Bunker Hill did however, express a desire to submit the settlement agreement to each individual employee. The Union agreed not to charge the company with direct dealing, and a letter was sent to each employee on September 7, 1982. The letter briefly outlined the circumstances of the dispute and provided each employee a copy of the settlement agreement and the exchange of letters between Kendrick and Thompson. The company implemented the settlement agreement as to all employees who accepted the proposal, but continued to refuse to otherwise implement it. All but twenty employees accepted the agreement.
Bunker Hill then instituted this lawsuit for declaratory judgment, specific performance, and breach of contract and damages. Specific performance of the settlement agreement is sought to compel the Union to move for dismissal of the Chilson suit. In its counterclaim, the Union also sues for specific performance; however, its view of the settlement agreement is that dismissal of the federal lawsuit is not a condition thereof.
Both parties moved for summary judgment. The district court denied USWA’s motion and dismissed its counterclaim with prejudice, and granted Bunker Hill’s motion in part. In granting Bunker Hill’s motion, the court (1) ordered the Union to move for dismissal of the Chilson case, and (2) ruled that until and unless the Chilson suit were dismissed, Bunker Hill would have no duty to perform under the settlement agreement. The judgment of the court is affirmed, except for that part of *157the order directing the Union attorneys to move for dismissal of the federal court action, which is reversed.
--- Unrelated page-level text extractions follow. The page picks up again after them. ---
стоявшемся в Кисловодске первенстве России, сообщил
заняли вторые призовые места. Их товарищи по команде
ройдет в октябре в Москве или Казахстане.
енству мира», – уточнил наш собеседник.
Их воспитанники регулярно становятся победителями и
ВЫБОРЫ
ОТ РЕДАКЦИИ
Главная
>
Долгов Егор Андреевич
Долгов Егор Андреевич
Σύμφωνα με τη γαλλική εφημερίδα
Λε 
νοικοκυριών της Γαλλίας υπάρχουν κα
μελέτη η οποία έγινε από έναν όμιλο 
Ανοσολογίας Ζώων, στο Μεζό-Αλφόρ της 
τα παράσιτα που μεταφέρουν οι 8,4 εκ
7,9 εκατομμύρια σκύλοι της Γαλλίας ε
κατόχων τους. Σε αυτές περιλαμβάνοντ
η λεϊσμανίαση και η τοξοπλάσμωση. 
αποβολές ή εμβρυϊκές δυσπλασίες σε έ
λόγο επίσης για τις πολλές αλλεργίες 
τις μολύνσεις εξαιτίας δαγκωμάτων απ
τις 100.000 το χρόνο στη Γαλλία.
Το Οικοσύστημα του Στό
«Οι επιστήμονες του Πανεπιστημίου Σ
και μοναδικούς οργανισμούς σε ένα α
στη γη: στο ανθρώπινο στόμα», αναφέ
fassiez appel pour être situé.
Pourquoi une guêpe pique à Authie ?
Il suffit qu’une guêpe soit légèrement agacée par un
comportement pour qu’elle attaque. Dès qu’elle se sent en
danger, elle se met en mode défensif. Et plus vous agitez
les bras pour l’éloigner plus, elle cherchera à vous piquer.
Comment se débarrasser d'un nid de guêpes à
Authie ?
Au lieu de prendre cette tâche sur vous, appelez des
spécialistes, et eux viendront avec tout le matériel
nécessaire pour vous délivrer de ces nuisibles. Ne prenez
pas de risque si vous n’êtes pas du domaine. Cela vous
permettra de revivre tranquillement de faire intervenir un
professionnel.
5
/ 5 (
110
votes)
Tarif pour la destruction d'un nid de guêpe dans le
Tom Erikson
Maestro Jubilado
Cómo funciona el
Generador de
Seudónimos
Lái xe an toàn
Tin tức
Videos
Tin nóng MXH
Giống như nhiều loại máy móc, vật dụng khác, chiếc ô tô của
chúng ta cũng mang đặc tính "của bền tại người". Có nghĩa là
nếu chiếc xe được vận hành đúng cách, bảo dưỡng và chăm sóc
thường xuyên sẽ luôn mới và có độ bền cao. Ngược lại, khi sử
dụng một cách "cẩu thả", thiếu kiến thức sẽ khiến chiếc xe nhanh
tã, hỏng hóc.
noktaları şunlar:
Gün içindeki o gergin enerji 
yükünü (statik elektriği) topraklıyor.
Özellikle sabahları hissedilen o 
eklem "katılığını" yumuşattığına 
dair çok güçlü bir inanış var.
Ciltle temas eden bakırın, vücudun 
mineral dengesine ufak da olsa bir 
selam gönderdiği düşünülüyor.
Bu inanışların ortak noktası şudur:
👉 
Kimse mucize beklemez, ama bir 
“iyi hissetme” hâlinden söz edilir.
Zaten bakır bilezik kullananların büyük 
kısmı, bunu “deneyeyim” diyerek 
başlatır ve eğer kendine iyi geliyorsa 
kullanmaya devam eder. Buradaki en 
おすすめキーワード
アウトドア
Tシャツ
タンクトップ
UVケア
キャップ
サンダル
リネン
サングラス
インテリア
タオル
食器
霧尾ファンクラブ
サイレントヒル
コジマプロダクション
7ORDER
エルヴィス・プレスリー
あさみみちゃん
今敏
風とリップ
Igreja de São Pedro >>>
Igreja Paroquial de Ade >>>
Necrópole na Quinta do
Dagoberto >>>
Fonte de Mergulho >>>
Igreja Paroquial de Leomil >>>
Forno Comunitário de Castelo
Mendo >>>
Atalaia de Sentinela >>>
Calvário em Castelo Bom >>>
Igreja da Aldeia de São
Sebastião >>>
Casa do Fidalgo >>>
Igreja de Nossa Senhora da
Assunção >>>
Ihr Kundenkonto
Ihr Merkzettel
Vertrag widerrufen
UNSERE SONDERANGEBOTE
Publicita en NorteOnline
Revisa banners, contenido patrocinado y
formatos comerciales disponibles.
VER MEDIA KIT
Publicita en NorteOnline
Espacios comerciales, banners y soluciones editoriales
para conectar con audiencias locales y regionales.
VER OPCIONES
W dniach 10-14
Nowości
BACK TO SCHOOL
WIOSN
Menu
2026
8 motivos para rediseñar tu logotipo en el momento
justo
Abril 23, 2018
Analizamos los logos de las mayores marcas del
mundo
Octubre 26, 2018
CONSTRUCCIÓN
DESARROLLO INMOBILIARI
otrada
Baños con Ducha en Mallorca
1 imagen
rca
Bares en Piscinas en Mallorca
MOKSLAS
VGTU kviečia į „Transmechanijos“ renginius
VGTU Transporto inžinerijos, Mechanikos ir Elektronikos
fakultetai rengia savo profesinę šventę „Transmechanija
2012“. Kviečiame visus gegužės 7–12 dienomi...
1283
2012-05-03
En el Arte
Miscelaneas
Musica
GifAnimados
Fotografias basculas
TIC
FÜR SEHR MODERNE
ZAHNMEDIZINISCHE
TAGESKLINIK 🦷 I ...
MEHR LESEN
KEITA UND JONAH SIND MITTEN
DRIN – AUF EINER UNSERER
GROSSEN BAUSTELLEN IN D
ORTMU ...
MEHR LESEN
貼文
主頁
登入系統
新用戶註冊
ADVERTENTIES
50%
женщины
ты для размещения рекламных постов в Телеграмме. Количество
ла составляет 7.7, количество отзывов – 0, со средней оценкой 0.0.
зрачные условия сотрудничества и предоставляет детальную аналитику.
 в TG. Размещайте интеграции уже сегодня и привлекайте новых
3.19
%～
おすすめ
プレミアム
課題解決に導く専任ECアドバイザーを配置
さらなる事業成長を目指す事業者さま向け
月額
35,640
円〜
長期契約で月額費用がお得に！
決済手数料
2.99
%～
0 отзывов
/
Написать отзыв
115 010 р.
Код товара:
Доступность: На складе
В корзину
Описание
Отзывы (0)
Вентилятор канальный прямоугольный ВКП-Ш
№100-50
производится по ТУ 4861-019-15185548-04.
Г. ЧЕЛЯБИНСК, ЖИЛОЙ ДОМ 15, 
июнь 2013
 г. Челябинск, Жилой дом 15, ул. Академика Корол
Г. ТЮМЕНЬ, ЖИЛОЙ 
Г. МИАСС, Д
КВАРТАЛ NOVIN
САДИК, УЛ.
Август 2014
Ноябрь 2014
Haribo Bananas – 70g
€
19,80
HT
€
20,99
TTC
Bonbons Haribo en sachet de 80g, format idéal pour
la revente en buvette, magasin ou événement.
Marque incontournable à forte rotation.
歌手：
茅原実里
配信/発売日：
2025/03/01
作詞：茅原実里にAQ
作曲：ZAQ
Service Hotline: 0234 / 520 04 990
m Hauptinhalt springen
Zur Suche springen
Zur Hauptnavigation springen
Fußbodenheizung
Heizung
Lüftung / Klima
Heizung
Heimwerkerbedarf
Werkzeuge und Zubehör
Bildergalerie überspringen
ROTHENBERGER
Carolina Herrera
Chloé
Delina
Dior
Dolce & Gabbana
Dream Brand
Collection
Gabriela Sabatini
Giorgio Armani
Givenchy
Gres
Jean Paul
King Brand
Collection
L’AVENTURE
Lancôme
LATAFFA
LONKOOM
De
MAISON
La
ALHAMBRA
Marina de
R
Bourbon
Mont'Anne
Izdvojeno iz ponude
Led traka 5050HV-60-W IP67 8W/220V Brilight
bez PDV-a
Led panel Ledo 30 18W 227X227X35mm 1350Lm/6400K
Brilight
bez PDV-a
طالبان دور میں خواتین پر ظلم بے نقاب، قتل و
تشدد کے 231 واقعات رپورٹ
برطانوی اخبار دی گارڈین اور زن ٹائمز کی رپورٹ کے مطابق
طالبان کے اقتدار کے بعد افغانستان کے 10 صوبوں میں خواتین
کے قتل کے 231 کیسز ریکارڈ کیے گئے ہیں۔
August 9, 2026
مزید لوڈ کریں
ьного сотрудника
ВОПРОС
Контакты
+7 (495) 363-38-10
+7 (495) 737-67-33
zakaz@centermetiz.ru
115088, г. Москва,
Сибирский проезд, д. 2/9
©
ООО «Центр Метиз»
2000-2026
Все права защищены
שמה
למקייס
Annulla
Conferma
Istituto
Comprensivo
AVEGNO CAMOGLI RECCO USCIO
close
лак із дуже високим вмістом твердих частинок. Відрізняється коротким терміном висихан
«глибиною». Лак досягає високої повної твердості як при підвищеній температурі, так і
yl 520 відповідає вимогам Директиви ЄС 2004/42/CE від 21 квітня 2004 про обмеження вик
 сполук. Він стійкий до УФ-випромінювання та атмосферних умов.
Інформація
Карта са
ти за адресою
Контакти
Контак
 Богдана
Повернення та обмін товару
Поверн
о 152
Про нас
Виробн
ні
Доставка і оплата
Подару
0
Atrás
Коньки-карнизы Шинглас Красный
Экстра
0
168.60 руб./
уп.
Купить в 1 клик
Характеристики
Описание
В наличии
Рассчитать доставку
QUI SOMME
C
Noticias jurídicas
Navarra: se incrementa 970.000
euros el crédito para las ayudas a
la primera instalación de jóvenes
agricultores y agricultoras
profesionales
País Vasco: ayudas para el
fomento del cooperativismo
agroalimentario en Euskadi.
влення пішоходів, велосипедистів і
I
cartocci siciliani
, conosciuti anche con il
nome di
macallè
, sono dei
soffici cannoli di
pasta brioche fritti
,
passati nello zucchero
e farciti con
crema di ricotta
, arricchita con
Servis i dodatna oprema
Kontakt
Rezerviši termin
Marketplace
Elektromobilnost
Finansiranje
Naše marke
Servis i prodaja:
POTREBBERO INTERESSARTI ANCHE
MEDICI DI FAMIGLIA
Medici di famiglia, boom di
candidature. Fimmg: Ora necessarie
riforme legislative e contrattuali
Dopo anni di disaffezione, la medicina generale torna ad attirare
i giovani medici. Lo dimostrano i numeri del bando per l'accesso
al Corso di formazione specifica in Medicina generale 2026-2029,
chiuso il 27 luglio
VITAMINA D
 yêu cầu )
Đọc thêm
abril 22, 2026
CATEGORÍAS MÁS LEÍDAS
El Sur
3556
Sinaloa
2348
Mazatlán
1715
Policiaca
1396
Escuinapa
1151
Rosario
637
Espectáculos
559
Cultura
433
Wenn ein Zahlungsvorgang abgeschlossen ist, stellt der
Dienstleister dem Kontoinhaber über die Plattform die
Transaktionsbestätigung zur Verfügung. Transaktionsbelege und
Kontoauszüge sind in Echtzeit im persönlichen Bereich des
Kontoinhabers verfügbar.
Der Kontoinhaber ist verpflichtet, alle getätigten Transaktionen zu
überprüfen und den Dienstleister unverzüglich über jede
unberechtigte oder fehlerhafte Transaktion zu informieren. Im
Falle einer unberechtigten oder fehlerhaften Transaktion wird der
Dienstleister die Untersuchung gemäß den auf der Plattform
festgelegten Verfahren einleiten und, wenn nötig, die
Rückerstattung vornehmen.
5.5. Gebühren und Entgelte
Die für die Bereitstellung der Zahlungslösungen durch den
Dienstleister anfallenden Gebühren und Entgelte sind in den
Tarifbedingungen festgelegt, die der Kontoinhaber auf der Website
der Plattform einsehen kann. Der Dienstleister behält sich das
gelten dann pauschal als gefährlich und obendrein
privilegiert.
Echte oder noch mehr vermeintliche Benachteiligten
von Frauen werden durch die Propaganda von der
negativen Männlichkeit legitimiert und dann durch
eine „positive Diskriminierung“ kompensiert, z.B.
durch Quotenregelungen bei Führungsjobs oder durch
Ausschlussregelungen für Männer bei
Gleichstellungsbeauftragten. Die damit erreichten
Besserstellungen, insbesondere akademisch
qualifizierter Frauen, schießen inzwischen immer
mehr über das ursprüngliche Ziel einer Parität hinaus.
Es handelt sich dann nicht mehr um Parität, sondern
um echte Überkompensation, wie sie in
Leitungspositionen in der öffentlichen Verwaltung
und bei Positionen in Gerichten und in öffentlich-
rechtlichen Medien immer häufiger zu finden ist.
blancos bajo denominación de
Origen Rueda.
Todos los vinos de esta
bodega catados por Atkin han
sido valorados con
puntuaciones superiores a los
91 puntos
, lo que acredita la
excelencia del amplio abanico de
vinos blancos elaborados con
Summary judgment is proper when there is no genuine issue of material fact and the moving party is entitled to judgment as a matter of law. Idaho R.Civ.P. 56(c). In evaluating the record on appeal from a summary judgment, the facts, and the inferences to be drawn from the facts, are to be construed in the light most favorable to the party opposing the motion. Mitchell v. Siqueiros, 99 Idaho 396, 398, 582 P.2d 1074 (1978).
The trial court correctly ruled that there exist no genuine issues of material fact. Although the Union now attempts to assert that there is a question of fact as to whether it agreed to move to dismiss the federal lawsuit as part of the negotiations and subsequent agreement, that assertion is not persuasive in light of the wording of the settlement agreement and in light of its admission in the McIntyre affidavit that the Union would move to dismiss.
The court was also correct in ruling that Bunker Hill was entitled to judgment as a matter of law. The refusal of the Union to perform one of its promises under the contract excuses Bunker Hill from performance.
However, that part of the judgment ordering the Union’s attorneys in this suit to move to dismiss the federal suit must be reversed. The state district court had no jurisdiction over the named plaintiffs in the federal action and the union was not a party to that action, and thus the state district court had no power to order dismissal thereof.
Judgment affirmed in part and reversed in part. No costs and no attorneys fees.
DONALDSON, C.J., BAKES and BISTLINE, JJ. and McFADDEN, J. Pro tem, concur.